→ TASK STATEMENT
Print the lines exactly. Start at the first line of the material below, end with the line that contains "X51816000Y-11430000D03*", and skip all pictures.

→ DATASET EXCERPTS

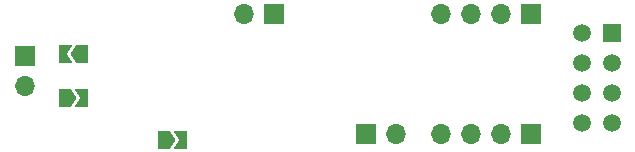
<source format=gbs>
%TF.GenerationSoftware,KiCad,Pcbnew,6.0.11*%
%TF.CreationDate,2024-08-22T19:43:05+01:00*%
%TF.ProjectId,ESPower,4553506f-7765-4722-9e6b-696361645f70,rev?*%
%TF.SameCoordinates,PX4f54d68PY59a0560*%
%TF.FileFunction,Soldermask,Bot*%
%TF.FilePolarity,Negative*%
%FSLAX46Y46*%
G04 Gerber Fmt 4.6, Leading zero omitted, Abs format (unit mm)*
G04 Created by KiCad (PCBNEW 6.0.11) date 2024-08-22 19:43:05*
%MOMM*%
%LPD*%
G01*
G04 APERTURE LIST*
G04 Aperture macros list*
%AMFreePoly0*
4,1,6,1.000000,0.000000,0.500000,-0.750000,-0.500000,-0.750000,-0.500000,0.750000,0.500000,0.750000,1.000000,0.000000,1.000000,0.000000,$1*%
%AMFreePoly1*
4,1,6,0.500000,-0.750000,-0.650000,-0.750000,-0.150000,0.000000,-0.650000,0.750000,0.500000,0.750000,0.500000,-0.750000,0.500000,-0.750000,$1*%
G04 Aperture macros list end*
%ADD10R,1.700000X1.700000*%
%ADD11O,1.700000X1.700000*%
%ADD12R,1.500000X1.500000*%
%ADD13C,1.500000*%
%ADD14FreePoly0,0.000000*%
%ADD15FreePoly1,0.000000*%
%ADD16FreePoly0,180.000000*%
%ADD17FreePoly1,180.000000*%
G04 APERTURE END LIST*
D10*
X30988000Y-12319000D03*
D11*
X33528000Y-12319000D03*
D10*
X44958000Y-12319000D03*
D11*
X42418000Y-12319000D03*
X39878000Y-12319000D03*
X37338000Y-12319000D03*
D10*
X44958000Y-2159000D03*
D11*
X42418000Y-2159000D03*
X39878000Y-2159000D03*
X37338000Y-2159000D03*
D12*
X51816000Y-3810000D03*
D13*
X51816000Y-6350000D03*
X51816000Y-8890000D03*
X51816000Y-11430000D03*
X49276000Y-3810000D03*
X49276000Y-6350000D03*
X49276000Y-8890000D03*
X49276000Y-11430000D03*
D10*
X23216000Y-2159000D03*
D11*
X20676000Y-2159000D03*
D10*
X2159000Y-5715000D03*
D11*
X2159000Y-8255000D03*
D14*
X5498000Y-9271000D03*
D15*
X6948000Y-9271000D03*
D16*
X6948000Y-5588000D03*
D17*
X5498000Y-5588000D03*
D14*
X13880000Y-12827000D03*
D15*
X15330000Y-12827000D03*
M02*

</source>
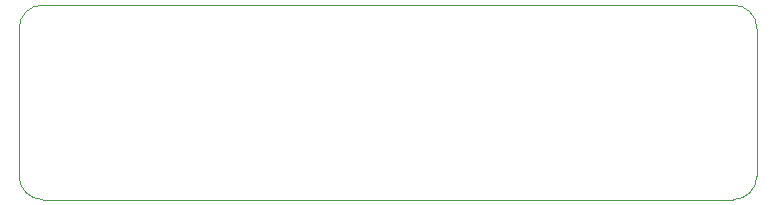
<source format=gbr>
%TF.GenerationSoftware,KiCad,Pcbnew,7.0.7*%
%TF.CreationDate,2023-12-21T12:45:23+01:00*%
%TF.ProjectId,IR range extender v0r1,49522072-616e-4676-9520-657874656e64,rev?*%
%TF.SameCoordinates,Original*%
%TF.FileFunction,Profile,NP*%
%FSLAX46Y46*%
G04 Gerber Fmt 4.6, Leading zero omitted, Abs format (unit mm)*
G04 Created by KiCad (PCBNEW 7.0.7) date 2023-12-21 12:45:23*
%MOMM*%
%LPD*%
G01*
G04 APERTURE LIST*
%TA.AperFunction,Profile*%
%ADD10C,0.100000*%
%TD*%
G04 APERTURE END LIST*
D10*
X121985786Y-91985786D02*
G75*
G03*
X123985786Y-89985786I14J1999986D01*
G01*
X63514214Y-75514214D02*
G75*
G03*
X61514214Y-77514214I-14J-1999986D01*
G01*
X123985786Y-77514214D02*
G75*
G03*
X121985786Y-75514214I-1999986J14D01*
G01*
X61514214Y-89985786D02*
X61514214Y-77514214D01*
X121985786Y-91985786D02*
X63514214Y-91985786D01*
X61514214Y-89985786D02*
G75*
G03*
X63514214Y-91985786I1999986J-14D01*
G01*
X63514214Y-75514214D02*
X121985786Y-75514214D01*
X123985786Y-89985786D02*
X123985786Y-77514214D01*
M02*

</source>
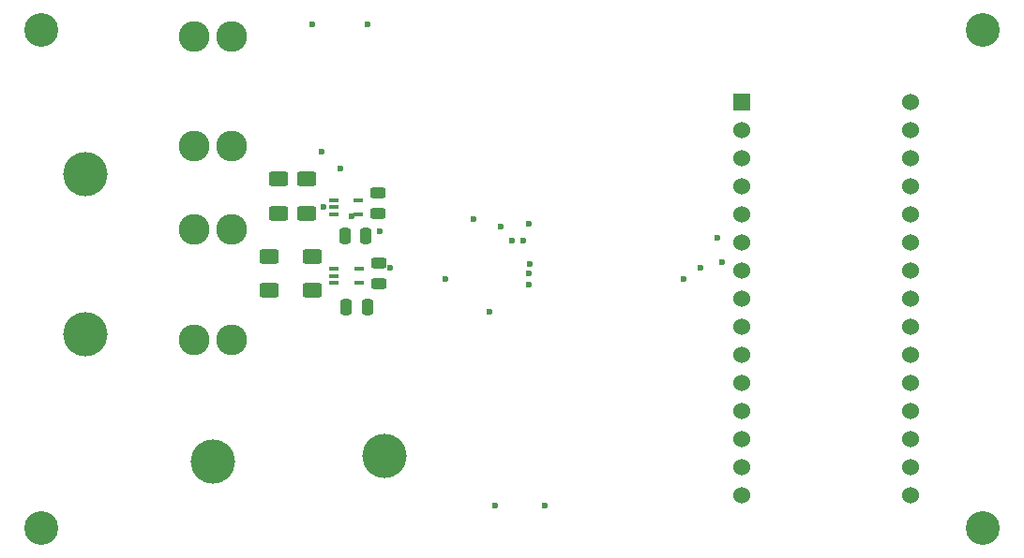
<source format=gbr>
%TF.GenerationSoftware,KiCad,Pcbnew,8.0.5*%
%TF.CreationDate,2025-03-12T17:27:34-05:00*%
%TF.ProjectId,ADC_Board,4144435f-426f-4617-9264-2e6b69636164,rev?*%
%TF.SameCoordinates,Original*%
%TF.FileFunction,Soldermask,Bot*%
%TF.FilePolarity,Negative*%
%FSLAX46Y46*%
G04 Gerber Fmt 4.6, Leading zero omitted, Abs format (unit mm)*
G04 Created by KiCad (PCBNEW 8.0.5) date 2025-03-12 17:27:34*
%MOMM*%
%LPD*%
G01*
G04 APERTURE LIST*
G04 Aperture macros list*
%AMRoundRect*
0 Rectangle with rounded corners*
0 $1 Rounding radius*
0 $2 $3 $4 $5 $6 $7 $8 $9 X,Y pos of 4 corners*
0 Add a 4 corners polygon primitive as box body*
4,1,4,$2,$3,$4,$5,$6,$7,$8,$9,$2,$3,0*
0 Add four circle primitives for the rounded corners*
1,1,$1+$1,$2,$3*
1,1,$1+$1,$4,$5*
1,1,$1+$1,$6,$7*
1,1,$1+$1,$8,$9*
0 Add four rect primitives between the rounded corners*
20,1,$1+$1,$2,$3,$4,$5,0*
20,1,$1+$1,$4,$5,$6,$7,0*
20,1,$1+$1,$6,$7,$8,$9,0*
20,1,$1+$1,$8,$9,$2,$3,0*%
G04 Aperture macros list end*
%ADD10C,4.000000*%
%ADD11C,3.048000*%
%ADD12C,2.780000*%
%ADD13R,1.524000X1.524000*%
%ADD14C,1.524000*%
%ADD15RoundRect,0.250000X0.625000X-0.400000X0.625000X0.400000X-0.625000X0.400000X-0.625000X-0.400000X0*%
%ADD16R,0.850900X0.304800*%
%ADD17RoundRect,0.250000X-0.250000X-0.475000X0.250000X-0.475000X0.250000X0.475000X-0.250000X0.475000X0*%
%ADD18RoundRect,0.243750X-0.456250X0.243750X-0.456250X-0.243750X0.456250X-0.243750X0.456250X0.243750X0*%
%ADD19C,0.600000*%
G04 APERTURE END LIST*
D10*
%TO.C,J5*%
X181000000Y-95500000D03*
%TD*%
D11*
%TO.C,H1*%
X150000000Y-57000000D03*
%TD*%
D10*
%TO.C,J4*%
X153950000Y-84500000D03*
%TD*%
D12*
%TO.C,F2*%
X163800000Y-84960000D03*
X167200000Y-84960000D03*
X163800000Y-75040000D03*
X167200000Y-75040000D03*
%TD*%
%TO.C,F1*%
X167200000Y-57540000D03*
X163800000Y-57540000D03*
X167200000Y-67460000D03*
X163800000Y-67460000D03*
%TD*%
D11*
%TO.C,H3*%
X150000000Y-102000000D03*
%TD*%
D10*
%TO.C,J1*%
X154000000Y-70000000D03*
%TD*%
%TO.C,J2*%
X165500000Y-96000000D03*
%TD*%
D13*
%TO.C,U5*%
X213260000Y-63480000D03*
D14*
X213260000Y-66020000D03*
X213260000Y-68560000D03*
X213260000Y-71100000D03*
X213260000Y-73640000D03*
X213260000Y-76180000D03*
X213260000Y-78720000D03*
X213260000Y-81260000D03*
X213260000Y-83800000D03*
X213260000Y-86340000D03*
X213260000Y-88880000D03*
X213260000Y-91420000D03*
X213260000Y-93960000D03*
X213260000Y-96500000D03*
X213260000Y-99040000D03*
X228500000Y-99040000D03*
X228500000Y-96500000D03*
X228500000Y-93960000D03*
X228500000Y-91420000D03*
X228500000Y-88880000D03*
X228500000Y-86340000D03*
X228500000Y-83800000D03*
X228500000Y-81260000D03*
X228500000Y-78720000D03*
X228500000Y-76180000D03*
X228500000Y-73640000D03*
X228500000Y-71100000D03*
X228500000Y-68560000D03*
X228500000Y-66020000D03*
X228500000Y-63480000D03*
%TD*%
D11*
%TO.C,H2*%
X235000000Y-57000000D03*
%TD*%
%TO.C,H4*%
X235000000Y-102000000D03*
%TD*%
D15*
%TO.C,R4*%
X170600000Y-80550000D03*
X170600000Y-77450000D03*
%TD*%
D16*
%TO.C,U2*%
X176424450Y-79864886D03*
X176424450Y-79214900D03*
X176424450Y-78564914D03*
X178672350Y-78564901D03*
X178672350Y-79864899D03*
%TD*%
D15*
%TO.C,R1*%
X171400000Y-73550000D03*
X171400000Y-70450000D03*
%TD*%
D17*
%TO.C,C2*%
X177414100Y-75611700D03*
X179314100Y-75611700D03*
%TD*%
%TO.C,C3*%
X177550000Y-82000000D03*
X179450000Y-82000000D03*
%TD*%
D16*
%TO.C,U1*%
X176376050Y-73649986D03*
X176376050Y-73000000D03*
X176376050Y-72350014D03*
X178623950Y-72350001D03*
X178623950Y-73649999D03*
%TD*%
D18*
%TO.C,D2*%
X180364100Y-71674200D03*
X180364100Y-73549200D03*
%TD*%
D15*
%TO.C,R2*%
X174000000Y-73550000D03*
X174000000Y-70450000D03*
%TD*%
D18*
%TO.C,D3*%
X180500000Y-78062500D03*
X180500000Y-79937500D03*
%TD*%
D15*
%TO.C,R5*%
X174500000Y-80550000D03*
X174500000Y-77450000D03*
%TD*%
D19*
X174000000Y-70400000D03*
X190500000Y-82500000D03*
X175299999Y-68000000D03*
X175450598Y-73000000D03*
X186500000Y-79500000D03*
X178014100Y-73840521D03*
X174500000Y-56500000D03*
X177000000Y-69500000D03*
X180584009Y-75138518D03*
X179500000Y-56500000D03*
X181500000Y-78500000D03*
X195500000Y-100000000D03*
X191000000Y-100000000D03*
X193500000Y-76000000D03*
X194000000Y-74500000D03*
X191500000Y-74725001D03*
X194000000Y-79000000D03*
X192500000Y-76000000D03*
X194102787Y-78102787D03*
X189000000Y-74050000D03*
X194000000Y-80000000D03*
X209500000Y-78500000D03*
X211500000Y-78000000D03*
X211056129Y-75784345D03*
X208000000Y-79505000D03*
M02*

</source>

→ RESPONSE AREA
<source format=gbs>
%TF.GenerationSoftware,KiCad,Pcbnew,6.0.11*%
%TF.CreationDate,2024-08-22T19:43:05+01:00*%
%TF.ProjectId,ESPower,4553506f-7765-4722-9e6b-696361645f70,rev?*%
%TF.SameCoordinates,PX4f54d68PY59a0560*%
%TF.FileFunction,Soldermask,Bot*%
%TF.FilePolarity,Negative*%
%FSLAX46Y46*%
G04 Gerber Fmt 4.6, Leading zero omitted, Abs format (unit mm)*
G04 Created by KiCad (PCBNEW 6.0.11) date 2024-08-22 19:43:05*
%MOMM*%
%LPD*%
G01*
G04 APERTURE LIST*
G04 Aperture macros list*
%AMFreePoly0*
4,1,6,1.000000,0.000000,0.500000,-0.750000,-0.500000,-0.750000,-0.500000,0.750000,0.500000,0.750000,1.000000,0.000000,1.000000,0.000000,$1*%
%AMFreePoly1*
4,1,6,0.500000,-0.750000,-0.650000,-0.750000,-0.150000,0.000000,-0.650000,0.750000,0.500000,0.750000,0.500000,-0.750000,0.500000,-0.750000,$1*%
G04 Aperture macros list end*
%ADD10R,1.700000X1.700000*%
%ADD11O,1.700000X1.700000*%
%ADD12R,1.500000X1.500000*%
%ADD13C,1.500000*%
%ADD14FreePoly0,0.000000*%
%ADD15FreePoly1,0.000000*%
%ADD16FreePoly0,180.000000*%
%ADD17FreePoly1,180.000000*%
G04 APERTURE END LIST*
D10*
X30988000Y-12319000D03*
D11*
X33528000Y-12319000D03*
D10*
X44958000Y-12319000D03*
D11*
X42418000Y-12319000D03*
X39878000Y-12319000D03*
X37338000Y-12319000D03*
D10*
X44958000Y-2159000D03*
D11*
X42418000Y-2159000D03*
X39878000Y-2159000D03*
X37338000Y-2159000D03*
D12*
X51816000Y-3810000D03*
D13*
X51816000Y-6350000D03*
X51816000Y-8890000D03*
X51816000Y-11430000D03*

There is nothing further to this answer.